Defence lawyer dismissed in Holocaust denier's trial

The trial of Ernst Zundel, a leading Holocaust denier, opened today with the judge dismissing a defence lawyer, himself a well-known far-right activist who was convicted of incitement earlier this year.

Defence lawyer dismissed in Holocaust denier's trial

The trial of Ernst Zundel, a leading Holocaust denier, opened today with the judge dismissing a defence lawyer, himself a well-known far-right activist who was convicted of incitement earlier this year.

Soon after, the trial was adjourned until next Tuesday to allow for a ruling on a defence motion calling for the judge’s removal.

The judge, defence attorney Juergen Rieger said “only wants defence lawyers who adopt the views of the prosecution.”

Zundel, 66, who wrote the book The Hitler We Loved and Why, faces charges of incitement, libel and disparaging the dead.

He was deported from Canada eight months ago after authorities there ruled he posed a threat to national and international security.

Shortly after the trial opened, Judge Ulrich Meinerzhagen dismissed defence attorney Horst Mahler on grounds he was barred from practising earlier this year after he was convicted of incitement for distributing anti-Semitic propaganda.

Meinerzhagen further questioned whether the rest of Zundel’s defence team would be prepared to mount a “regular” case after one of them described Jews as an “enemy people” in a motion.

Zundel, a stocky man wearing jeans and a blazer, said little as he sat among his attorneys. If convicted, he could be jailed for up to five years. He insists he is a peaceful campaigner being denied the right to free speech.

Dozens of his supporters packed the courtroom, and Meinerzhagen threatened to clear them all out when many shouted “Shame!” as the defence complained it was being muzzled.

“These are measures not even used in the gulags in the Soviet Union,” defence attorney Juergen Rieger told the judge. He said that Zundel was targeted for “stepping on the toes of the Jewish community.”

A prominent white supremacist and Holocaust denier since the late 1970s, Zundel ran Samisdat Publishers, a leading distributor of Nazi propaganda.

He also provides content to The Zundelsite on the web, which has followers around the world – hundreds of whom demonstrated against his arrest by German authorities in March.

Ahead of the trial, the International Auschwitz Committee said survivors of the death camp see the trial as “an important success” in the international cooperation against Holocaust deniers who use the internet to spread anti-Semitism.

German authorities accuse Zundel of decades of anti-Semitic activities, including repeated denials of the Holocaust – a crime in Germany – in documents and on the internet.

Their 20-page indictment cites Zundel’s texts dating from 1999 to 2003, which prosecutors say demonstrate his attempts “in a pseudo-scientific way, to relieve National Socialism of the stain of the murder of the Jews.”

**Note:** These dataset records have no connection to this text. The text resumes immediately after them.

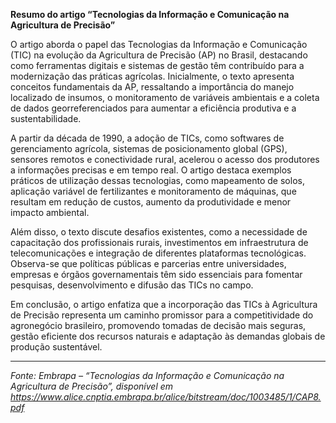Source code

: **Resumo do artigo “Tecnologias da Informação e Comunicação na Agricultura de Precisão”**

O artigo aborda o papel das Tecnologias da Informação e Comunicação (TIC) na evolução da Agricultura de Precisão (AP) no Brasil, destacando como ferramentas digitais e sistemas de gestão têm contribuído para a modernização das práticas agrícolas. Inicialmente, o texto apresenta conceitos fundamentais da AP, ressaltando a importância do manejo localizado de insumos, o monitoramento de variáveis ambientais e a coleta de dados georreferenciados para aumentar a eficiência produtiva e a sustentabilidade.

A partir da década de 1990, a adoção de TICs, como softwares de gerenciamento agrícola, sistemas de posicionamento global (GPS), sensores remotos e conectividade rural, acelerou o acesso dos produtores a informações precisas e em tempo real. O artigo destaca exemplos práticos de utilização dessas tecnologias, como mapeamento de solos, aplicação variável de fertilizantes e monitoramento de máquinas, que resultam em redução de custos, aumento da produtividade e menor impacto ambiental.

Além disso, o texto discute desafios existentes, como a necessidade de capacitação dos profissionais rurais, investimentos em infraestrutura de telecomunicações e integração de diferentes plataformas tecnológicas. Observa-se que políticas públicas e parcerias entre universidades, empresas e órgãos governamentais têm sido essenciais para fomentar pesquisas, desenvolvimento e difusão das TICs no campo.

Em conclusão, o artigo enfatiza que a incorporação das TICs à Agricultura de Precisão representa um caminho promissor para a competitividade do agronegócio brasileiro, promovendo tomadas de decisão mais seguras, gestão eficiente dos recursos naturais e adaptação às demandas globais de produção sustentável.

---

*Fonte: Embrapa – “Tecnologias da Informação e Comunicação na Agricultura de Precisão”, disponível em https://www.alice.cnptia.embrapa.br/alice/bitstream/doc/1003485/1/CAP8.pdf*

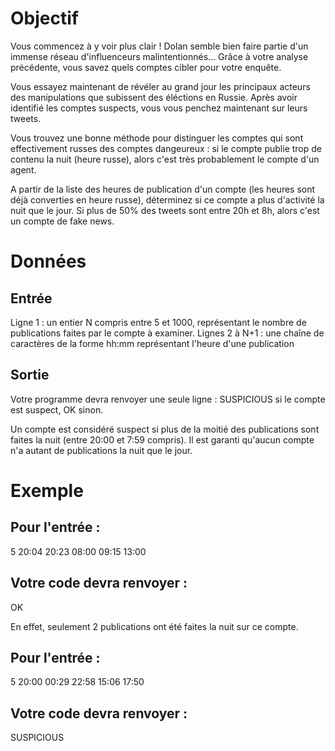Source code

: # Objectif

Vous commencez à y voir plus clair ! Dolan semble bien faire partie d'un immense réseau d'influenceurs malintentionnés... Grâce à votre analyse précédente, vous savez quels comptes cibler pour votre enquête.

Vous essayez maintenant de révéler au grand jour les principaux acteurs des manipulations que subissent des éléctions en Russie. Après avoir identifié les comptes suspects, vous vous penchez maintenant sur leurs tweets.

Vous trouvez une bonne méthode pour distinguer les comptes qui sont effectivement russes des comptes dangeureux : si le compte publie trop de contenu la nuit (heure russe), alors c'est très probablement le compte d'un agent.

A partir de la liste des heures de publication d'un compte (les heures sont déjà converties en heure russe), déterminez si ce compte a plus d'activité la nuit que le jour. Si plus de 50% des tweets sont entre 20h et 8h, alors c'est un compte de fake news.


# Données

## Entrée

Ligne 1 : un entier N compris entre 5 et 1000, représentant le nombre de publications faites par le compte à examiner.
Lignes 2 à N+1 : une chaîne de caractères de la forme hh:mm représentant l'heure d'une publication

## Sortie

Votre programme devra renvoyer une seule ligne : SUSPICIOUS si le compte est suspect, OK sinon.

Un compte est considéré suspect si plus de la moitié des publications sont faites la nuit (entre 20:00 et 7:59 compris). Il est garanti qu'aucun compte n'a autant de publications la nuit que le jour.


# Exemple

## Pour l'entrée :

5
20:04
20:23
08:00
09:15
13:00


## Votre code devra renvoyer :
OK

En effet, seulement 2 publications ont été faites la nuit sur ce compte.

## Pour l'entrée :

5
20:00
00:29
22:58
15:06
17:50


## Votre code devra renvoyer :
SUSPICIOUS
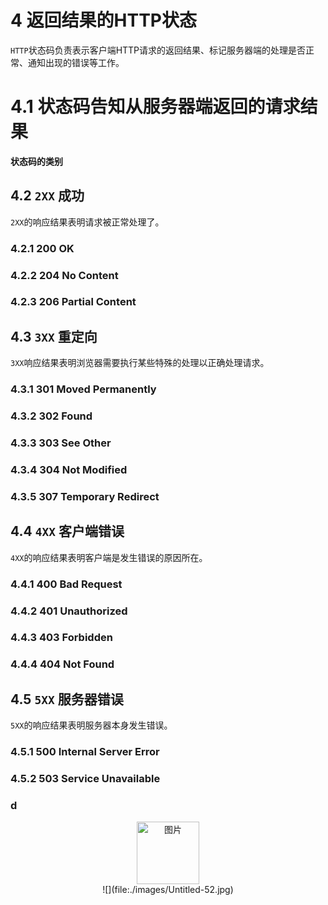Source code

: # 4 返回结果的HTTP状态

`HTTP`状态码负责表示客户端HTTP请求的返回结果、标记服务器端的处理是否正常、通知出现的错误等工作。

# 4.1 状态码告知从服务器端返回的请求结果

**状态码的类别**
## 4.2 `2XX` 成功

`2XX`的响应结果表明请求被正常处理了。

### 4.2.1 200 OK
### 4.2.2 204 No Content
### 4.2.3 206 Partial Content

## 4.3 `3XX` 重定向

`3XX`响应结果表明浏览器需要执行某些特殊的处理以正确处理请求。

### 4.3.1 301 Moved Permanently
### 4.3.2 302 Found
### 4.3.3 303 See Other
### 4.3.4 304 Not Modified
### 4.3.5 307 Temporary Redirect

## 4.4 `4XX` 客户端错误

`4XX`的响应结果表明客户端是发生错误的原因所在。

### 4.4.1 400 Bad Request
### 4.4.2 401 Unauthorized
### 4.4.3 403 Forbidden
### 4.4.4 404 Not Found

## 4.5 `5XX` 服务器错误

`5XX`的响应结果表明服务器本身发生错误。

### 4.5.1 500 Internal Server Error
### 4.5.2 503 Service Unavailable


### d 


<div align=center>
<img src="file:./images/Untitled-52.jpg" width="100" height="100" alt="图片"/>
</div>

<center>![](file:./images/Untitled-52.jpg)
</center>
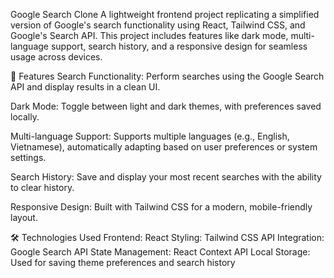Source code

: Google Search Clone
A lightweight frontend project replicating a simplified version of Google's search functionality using React, Tailwind CSS, and Google's Search API. This project includes features like dark mode, multi-language support, search history, and a responsive design for seamless usage across devices.

🚀 Features
Search Functionality:
Perform searches using the Google Search API and display results in a clean UI.

Dark Mode:
Toggle between light and dark themes, with preferences saved locally.

Multi-language Support:
Supports multiple languages (e.g., English, Vietnamese), automatically adapting based on user preferences or system settings.

Search History:
Save and display your most recent searches with the ability to clear history.

Responsive Design:
Built with Tailwind CSS for a modern, mobile-friendly layout.

🛠️ Technologies Used
Frontend: React
Styling: Tailwind CSS
API Integration: Google Search API
State Management: React Context API
Local Storage: Used for saving theme preferences and search history

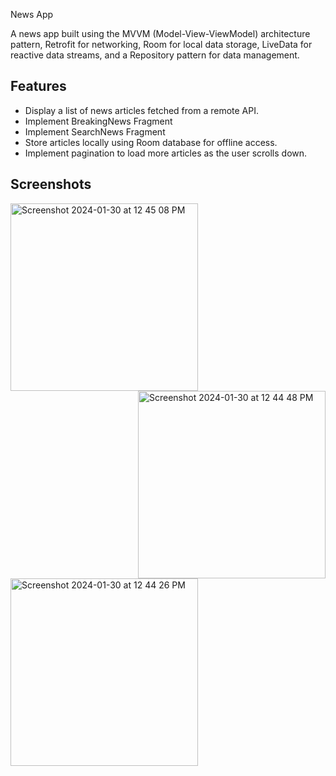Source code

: News App

A news app built using the MVVM (Model-View-ViewModel) architecture pattern, Retrofit for networking, Room for local data storage, LiveData for reactive data streams, and a Repository pattern for data management.

## Features
- Display a list of news articles fetched from a remote API.
- Implement BreakingNews Fragment  
- Implement SearchNews Fragment  
- Store articles locally using Room database for offline access.
- Implement pagination to load more articles as the user scrolls down.

## Screenshots


<img align="left" width="300" alt="Screenshot 2024-01-30 at 12 45 08 PM" src="https://github.com/Nirali123456789/MVVMNewsApp/assets/90322848/f688cdd1-1a13-4936-81d5-61c5239781f7">
<img align="right" width="300" alt="Screenshot 2024-01-30 at 12 44 48 PM" src="https://github.com/Nirali123456789/MVVMNewsApp/assets/90322848/8374d387-43ea-45f2-bac3-2910d4e258c3">
<img align ="left" width="300" alt="Screenshot 2024-01-30 at 12 44 26 PM" src="https://github.com/Nirali123456789/MVVMNewsApp/assets/90322848/af029f5c-1f2c-418a-9e36-1d4b89c9c815">
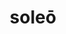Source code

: ---
title: soleō
meaning: to usually (do)
ch: ten
pos: verb
secondppstem: sol
infend: ēre
conjugation: second
---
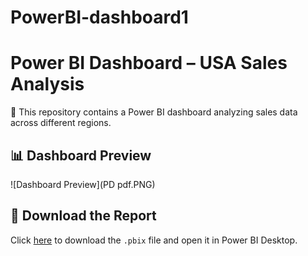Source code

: # PowerBI-dashboard1
# Power BI Dashboard – USA Sales Analysis

🧾 This repository contains a Power BI dashboard analyzing sales data across different regions.

## 📊 Dashboard Preview
![Dashboard Preview](PD pdf.PNG)

## 📁 Download the Report
Click [here](EV_Sales_Analysis.pbix) to download the `.pbix` file and open it in Power BI Desktop.
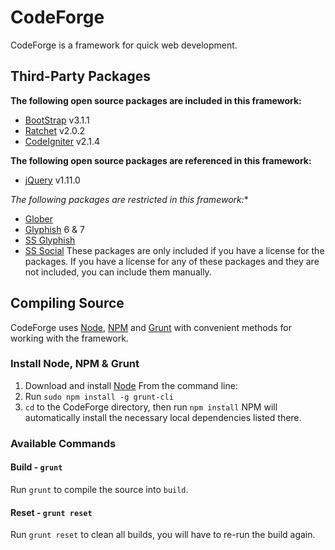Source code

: # CodeForge
CodeForge is a framework for quick web development.

## Third-Party Packages
**The following open source packages are included in this framework:**
- [BootStrap](https://github.com/twbs/bootstrap) v3.1.1
- [Ratchet](https://github.com/twbs/ratchet) v2.0.2
- [CodeIgniter](https://github.com/EllisLab/CodeIgniter) v2.1.4

**The following open source packages are referenced in this framework:**
- [jQuery](https://github.com/jquery/jquery) v1.11.0

**The following packages are restricted in this framework*:**
- [Glober](http://fontfabric.com/glober-free-font/)
- [Glyphish](http://www.glyphish.com) 6 & 7
- [SS Glyphish](http://symbolset.com/icons/glyphish)
- [SS Social](http://symbolset.com/icons/social-regular)
These packages are only included if you have a license for the packages.
If you have a license for any of these packages and they are not included, you can include them manually.

## Compiling Source
CodeForge uses [Node](http://nodejs.org), [NPM](https://www.npmjs.org) and [Grunt](http://gruntjs.com) with convenient methods for working with the framework.

### Install Node, NPM & Grunt
1. Download and install [Node](http://nodejs.org)
From the command line:
2. Run `sudo npm install -g grunt-cli`
3. `cd` to the CodeForge directory, then run `npm install`
NPM will automatically install the necessary local dependencies listed there.

### Available Commands

#### Build - `grunt`
Run `grunt` to compile the source into `build`.

#### Reset - `grunt reset`
Run `grunt reset` to clean all builds, you will have to re-run the build again.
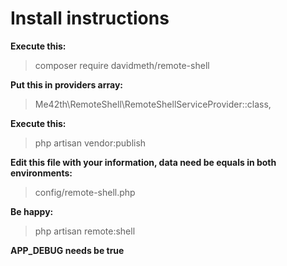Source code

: # Install instructions

**Execute this:**
> composer require davidmeth/remote-shell

**Put this in providers array:**
> Me42th\RemoteShell\RemoteShellServiceProvider::class,

**Execute this:**
> php artisan vendor:publish

**Edit this file with your information, data need be equals in both environments:**
> config/remote-shell.php

**Be happy:**
> php artisan remote:shell

**APP_DEBUG needs be true**

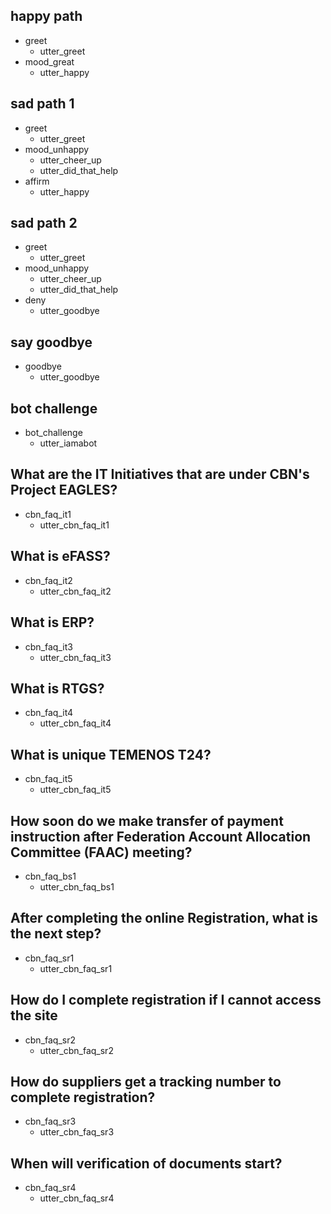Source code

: ## happy path
* greet
  - utter_greet
* mood_great
  - utter_happy

## sad path 1
* greet
  - utter_greet
* mood_unhappy
  - utter_cheer_up
  - utter_did_that_help
* affirm
  - utter_happy

## sad path 2
* greet
  - utter_greet
* mood_unhappy
  - utter_cheer_up
  - utter_did_that_help
* deny
  - utter_goodbye

## say goodbye
* goodbye
  - utter_goodbye

## bot challenge
* bot_challenge
  - utter_iamabot

## What are the IT Initiatives that are under CBN's Project EAGLES?
* cbn_faq_it1
  - utter_cbn_faq_it1
  
## What is eFASS?
* cbn_faq_it2
  - utter_cbn_faq_it2

## What is ERP?
* cbn_faq_it3
  - utter_cbn_faq_it3

## What is RTGS?
* cbn_faq_it4
  - utter_cbn_faq_it4

## What is unique TEMENOS T24? 
* cbn_faq_it5
  - utter_cbn_faq_it5
  
## How soon do we make transfer of payment instruction after Federation Account Allocation Committee (FAAC) meeting?
* cbn_faq_bs1
  - utter_cbn_faq_bs1

## After completing the online Registration, what is the next step?
* cbn_faq_sr1
  - utter_cbn_faq_sr1

## How do I complete registration if I cannot access the site
* cbn_faq_sr2
  - utter_cbn_faq_sr2

## How do suppliers get a tracking number to complete registration?
* cbn_faq_sr3
  - utter_cbn_faq_sr3

## When will verification of documents start?
* cbn_faq_sr4
  - utter_cbn_faq_sr4
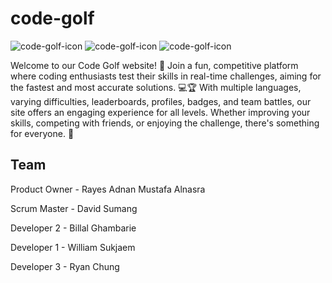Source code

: # code-golf

![code-golf-icon](https://github.com/user-attachments/assets/71b8c42c-5a8e-4b1e-83cb-c2682a8e5ba0)
![code-golf-icon](https://github.com/user-attachments/assets/71b8c42c-5a8e-4b1e-83cb-c2682a8e5ba0)
![code-golf-icon](https://github.com/user-attachments/assets/71b8c42c-5a8e-4b1e-83cb-c2682a8e5ba0)


Welcome to our Code Golf website! 🎉 Join a fun, competitive platform where coding enthusiasts test their skills in real-time challenges, aiming for the fastest and most accurate solutions. 💻🏆 With multiple languages, varying difficulties, leaderboards, profiles, badges, and team battles, our site offers an engaging experience for all levels. Whether improving your skills, competing with friends, or enjoying the challenge, there's something for everyone. 🚀


## Team
Product Owner - Rayes Adnan Mustafa Alnasra


Scrum Master - David Sumang


Developer 2 - Billal Ghambarie


Developer 1 - William Sukjaem


Developer 3 - Ryan Chung
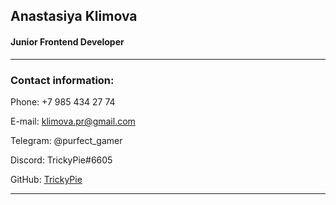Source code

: ## **Anastasiya Klimova**

#### Junior Frontend Developer
---

### **Contact information:**

Phone: +7 985 434 27 74

E-mail: klimova.pr@gmail.com

Telegram: @purfect_gamer

Discord: TrickyPie#6605

GitHub: [TrickyPie](https://github.com/TrickyPie)

---

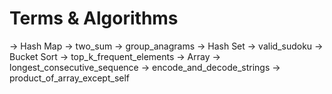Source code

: # Terms & Algorithms

-> Hash Map
    -> two_sum
    -> group_anagrams
-> Hash Set
    -> valid_sudoku
-> Bucket Sort
    -> top_k_frequent_elements
-> Array
    -> longest_consecutive_sequence
    -> encode_and_decode_strings
    -> product_of_array_except_self

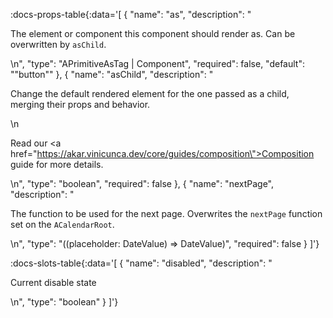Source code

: <!-- This file was automatic generated. Do not edit it manually -->

:docs-props-table{:data='[
  {
    "name": "as",
    "description": "<p>The element or component this component should render as. Can be overwritten by <code>asChild</code>.</p>\n",
    "type": "APrimitiveAsTag | Component",
    "required": false,
    "default": "\"button\""
  },
  {
    "name": "asChild",
    "description": "<p>Change the default rendered element for the one passed as a child, merging their props and behavior.</p>\n<p>Read our <a href=\"https://akar.vinicunca.dev/core/guides/composition\">Composition</a> guide for more details.</p>\n",
    "type": "boolean",
    "required": false
  },
  {
    "name": "nextPage",
    "description": "<p>The function to be used for the next page. Overwrites the <code>nextPage</code> function set on the <code>ACalendarRoot</code>.</p>\n",
    "type": "((placeholder: DateValue) => DateValue)",
    "required": false
  }
]'} 

:docs-slots-table{:data='[
  {
    "name": "disabled",
    "description": "<p>Current disable state</p>\n",
    "type": "boolean"
  }
]'}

Zundel “denied the fate of destruction for the Jews planned by National Socialist powerholders and justified this by saying that the mass destruction in Auschwitz and Treblinka, among others, were an invention of the Jews and served the repression and blackmail of the German people,” it says.

Born in Germany in 1939, Zundel emigrated to Canada in 1958 and lived in Toronto and Montreal until 2001. Canadian officials rejected his attempts to obtain citizenship in 1966 and 1994.

He then moved to the US state of Tennessee, where he married fellow right-wing extremist Ingrid Rimland, but was deported to Canada in 2003 for alleged immigration violations.

German authorities, who had already arrested Zundel during a visit to Germany in 1991 and fined him about €5,900 for agitation, obtained a new arrest warrant for him in 2003.

Because Zundel’s Holocaust-denying web site was available in Germany, he is considered to have been spreading his message to Germans.

Rimland, who runs his website from the United States, said in an email the charges were “politically tainted and unworthy of a country that calls itself a democracy.

The court aims to reach a verdict by November 24.